College of Biosystems Engineering and Food Science, Zhejiang University, Hangzhou, Zhejiang, 310058, China; Key Laboratory of on Site Processing Equipment for Agricultural Products, Ministry of Agriculture and Rural Affairs, China.
School of Geosciences and Info-Physics, Central South University, South Lushan Road, Changsha, 410000, China.
Anal Chim Acta. 2020 Jul 4;1119:41-51. doi: 10.1016/j.aca.2020.03.055. Epub 2020 Apr 8.

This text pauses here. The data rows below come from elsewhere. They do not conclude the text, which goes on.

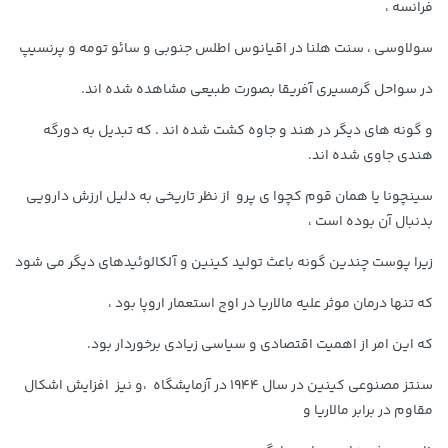
فرانسه ،
سولاوسی ، سنت هلنا در اقیانوس اطلس جنوبی و سائو تومه و پرنسیپ
70,000 تومان
3,479,000 تومان
در سواحل گرمسیری آفریقا بصورت طبیعی مشاهده شده اند.
خرید
خرید
4,580,000
90,000
و گونه های دیگر در هند و جاوه کشت شده اند . که تبدیل به دورگه
هندی جاوی شده اند.
سینچونا یا همان قوم کچوا ی پرو از نظر تاریخی به دلیل ارزش دارویی
بدنبال آن بوده است ،
زیرا پوست چندین گونه باعث تولید کینین و آلکالوئیدهای دیگر می شود
که تنها درمان موثر علیه مالاریا در اوج استعمار اروپا بود ،
2,679,000 تومان
242,000 تومان
که این امر از اهمیت اقتصادی و سیاسی زیادی برخوردار بود.
خرید
خرید
244,000
3,820,000
سنتز مصنوعی کینین در سال 1944 در آزمایشگاه ،و نیز افزایش اشکال
مقاوم در برابر مالاریا و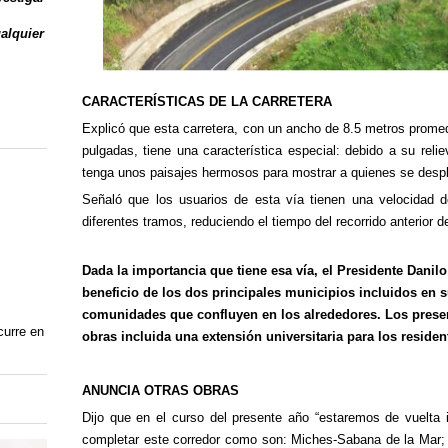
ualquier
CARACTERÍSTICAS DE LA CARRETERA
Explicó que esta carretera, con un ancho de 8.5 metros promed
pulgadas, tiene una característica especial: debido a su rel
tenga unos paisajes hermosos para mostrar a quienes se desp
Señaló que los usuarios de esta vía tienen una velocidad
diferentes tramos, reduciendo el tiempo del recorrido anterior 
Dada la importancia que tiene esa vía, el Presidente Danil
beneficio de los dos principales municipios incluidos en su
comunidades que confluyen en los alrededores.
Los presen
curre en
obras incluida una extensión universitaria para los residen
ANUNCIA OTRAS OBRAS
Dijo que en el curso del presente año “estaremos de vuelta 
completar este corredor como son: Miches-Sabana de la Mar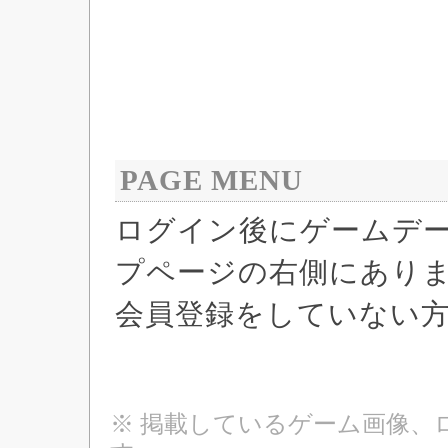
PAGE MENU
ログイン後にゲームデ
プページの右側にあり
会員登録をしていない
※ 掲載しているゲーム画像、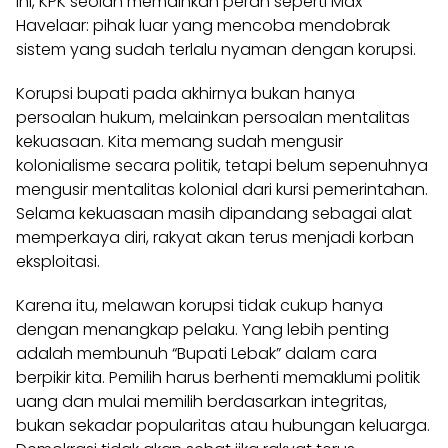
ini, KPK seolah memainkan peran seperti Max
Havelaar: pihak luar yang mencoba mendobrak
sistem yang sudah terlalu nyaman dengan korupsi.
Korupsi bupati pada akhirnya bukan hanya
persoalan hukum, melainkan persoalan mentalitas
kekuasaan. Kita memang sudah mengusir
kolonialisme secara politik, tetapi belum sepenuhnya
mengusir mentalitas kolonial dari kursi pemerintahan.
Selama kekuasaan masih dipandang sebagai alat
memperkaya diri, rakyat akan terus menjadi korban
eksploitasi.
Karena itu, melawan korupsi tidak cukup hanya
dengan menangkap pelaku. Yang lebih penting
adalah membunuh “Bupati Lebak” dalam cara
berpikir kita. Pemilih harus berhenti memaklumi politik
uang dan mulai memilih berdasarkan integritas,
bukan sekadar popularitas atau hubungan keluarga.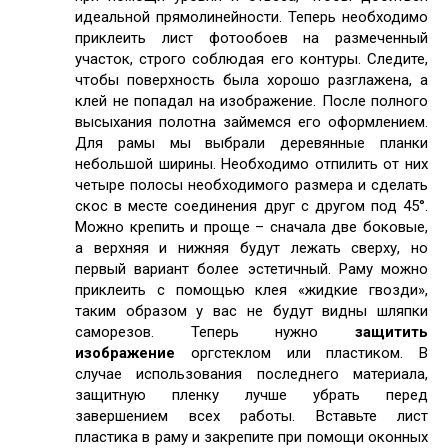
идеальной прямолинейности. Теперь необходимо
приклеить лист фотообоев на размеченный
участок, строго соблюдая его контуры. Следите,
чтобы поверхность была хорошо разглажена, а
клей не попадал на изображение. После полного
высыхания полотна займемся его оформлением.
Для рамы мы выбрали деревянные планки
небольшой ширины. Необходимо отпилить от них
четыре полосы необходимого размера и сделать
скос в месте соединения друг с другом под 45°.
Можно крепить и проще – сначала две боковые,
а верхняя и нижняя будут лежать сверху, но
первый вариант более эстетичный. Раму можно
приклеить с помощью клея «жидкие гвозди»,
таким образом у вас не будут видны шляпки
саморезов. Теперь нужно
защитить
изображение
оргстеклом или пластиком. В
случае использования последнего материала,
защитную пленку лучше убрать перед
завершением всех работы. Вставьте лист
пластика в раму и закрепите при помощи оконных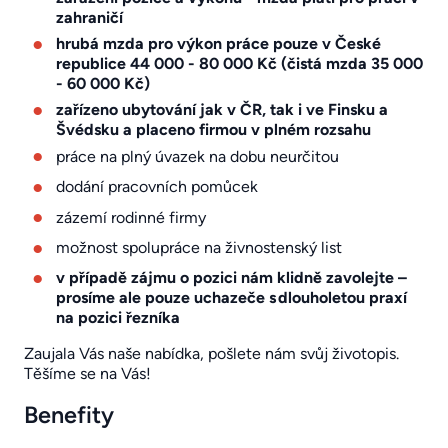
zahraničí
hrubá mzda pro výkon práce pouze v České
republice 44 000 - 80 000 Kč (čistá mzda 35 000
- 60 000 Kč)
zařízeno ubytování jak v ČR, tak i ve Finsku a
Švédsku a placeno firmou v plném rozsahu
práce na plný úvazek na dobu neurčitou
dodání pracovních pomůcek
zázemí rodinné firmy
možnost spolupráce na živnostenský list
v případě zájmu o pozici nám klidně zavolejte –
prosíme ale pouze uchazeče s dlouholetou praxí
na pozici řezníka
Zaujala Vás naše nabídka, pošlete nám svůj životopis.
Těšíme se na Vás!
Benefity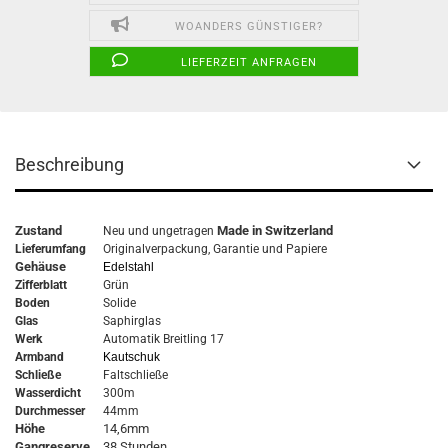
WOANDERS GÜNSTIGER?
LIEFERZEIT ANFRAGEN
Beschreibung
Zustand
Made in Switzerland
Neu und ungetragen
Lieferumfang
Originalverpackung,
Garantie
und Papiere
Gehäuse
Edelstahl
Zifferblatt
Grün
Boden
Solide
Glas
Saphirglas
Werk
Automatik Breitling 17
Armband
Kautschuk
Schließe
Faltschließe
Wasserdicht
300m
Durchmesser
44mm
Höhe
14,6mm
Gangreserve
38 Stunden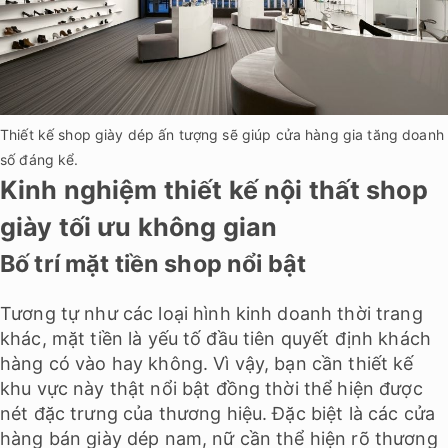
Thiết kế shop giày dép ấn tượng sẽ giúp cửa hàng gia tăng doanh
số đáng kể.
Kinh nghiệm thiết kế nội thất shop
giày tối ưu không gian
Bố trí mặt tiền shop nổi bật
Tương tự như các loại hình kinh doanh thời trang
khác, mặt tiền là yếu tố đầu tiên quyết định khách
hàng có vào hay không. Vì vậy, bạn cần thiết kế
khu vực này thật nổi bật đồng thời thể hiện được
nét đặc trưng của thương hiệu. Đặc biệt là các cửa
hàng bán giày dép nam, nữ cần thể hiện rõ thương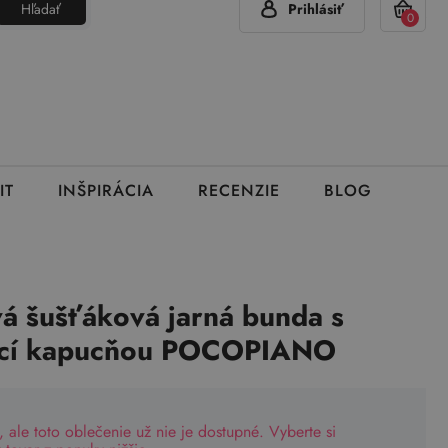
Hľadať
Prihlásiť
(Pon - Pia 7:00 - 15:00)
420 777 319 477
info@brumla.sk
+
0
IT
INŠPIRÁCIA
RECENZIE
BLOG
á šušťáková jarná bunda s
ací kapucňou POCOPIANO
, ale toto oblečenie už nie je dostupné. Vyberte si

Deep learning approaches, especially convolutional neural network (CNN) models, have achieved excellent performances in vibrational spectral analysis. The critical drawback of the CNN approach is the lack of interpretation, and it is regarded as a black box. Interpreting the learning mechanism of chemometric models is critical for intuitive understanding and further application. In this study, an interpretable CNN model with a global average pooling layer is presented for Raman and mid-infrared spectral data analysis. A class activation mapping (CAM)-based approach is leveraged to visualize the active variables in the whole spectrum. The visualization of active variables shows a discriminative pattern in which the most contributed variables peaked around theoretical chemical characteristic bands. The visualization of the feature maps by three convolutional layers demonstrates the data transformation pipeline and how the CNN model hierarchically extracts informative spectral features. The first layer acts as a Savitzky-Golay filter and learns spectral shape characteristics, while the second layer learns enhanced patterns from typical spectral peaks on a few correlated variables. The third layer shows stable activations on critical spectral peaks. A partial least squares - linear discriminant analysis (PLS-LDA) model is presented for comparison on classification accuracy and model interpretation. The CNN model yields mean classification accuracies of 99.01 and 100% for E. coli and meat datasets on the test set, while the PLS-LDA models obtain accuracies of 98.83 and 100%. Both the CNN and PLS-LDA models demonstrate stable patterns on active variables while CNN models are more stable than PLS-LDA models on classification performances for various dataset partitions with Monte-Carlo cross-validation.
深度学习方法,尤其是卷积神经网络(CNN)模型,在振动光谱分析中取得了优异的性能。CNN 方法的关键缺点是缺乏解释性,被视为黑箱。解释化学计量学模型的学习机制对于直观理解和进一步应用至关重要。在这项研究中,提出了一种具有全局平均池化层的可解释 CNN 模型,用于拉曼和中红外光谱数据分析。利用基于类激活映射(CAM)的方法对整个光谱中的活跃变量进行可视化。活跃变量的可视化显示了一个有区别的模式,其中贡献最大的变量在理论化学特征带附近达到峰值。通过三个卷积层对特征图的可视化展示了数据转换管道以及 CNN 模型如何分层提取信息丰富的光谱特征。第一层充当 Savitzky-Golay 滤波器,学习光谱形状特征,而第二层从少数相关变量上的典型光谱峰学习增强模式。第三层在关键光谱峰上显示稳定的激活。提出了偏最小二乘-线性判别分析(PLS-LDA)模型进行分类准确性和模型解释的比较。在测试集上,对于大肠杆菌和肉类数据集,CNN 模型的平均分类准确率分别为 99.01%和 100%,而 PLS-LDA 模型的准确率分别为 98.83%和 100%。CNN 和 PLS-LDA 模型在活跃变量上都表现出稳定的模式,而在各种数据集分区的 Monte-Carlo 交叉验证中,CNN 模型在分类性能上比 PLS-LDA 模型更稳定。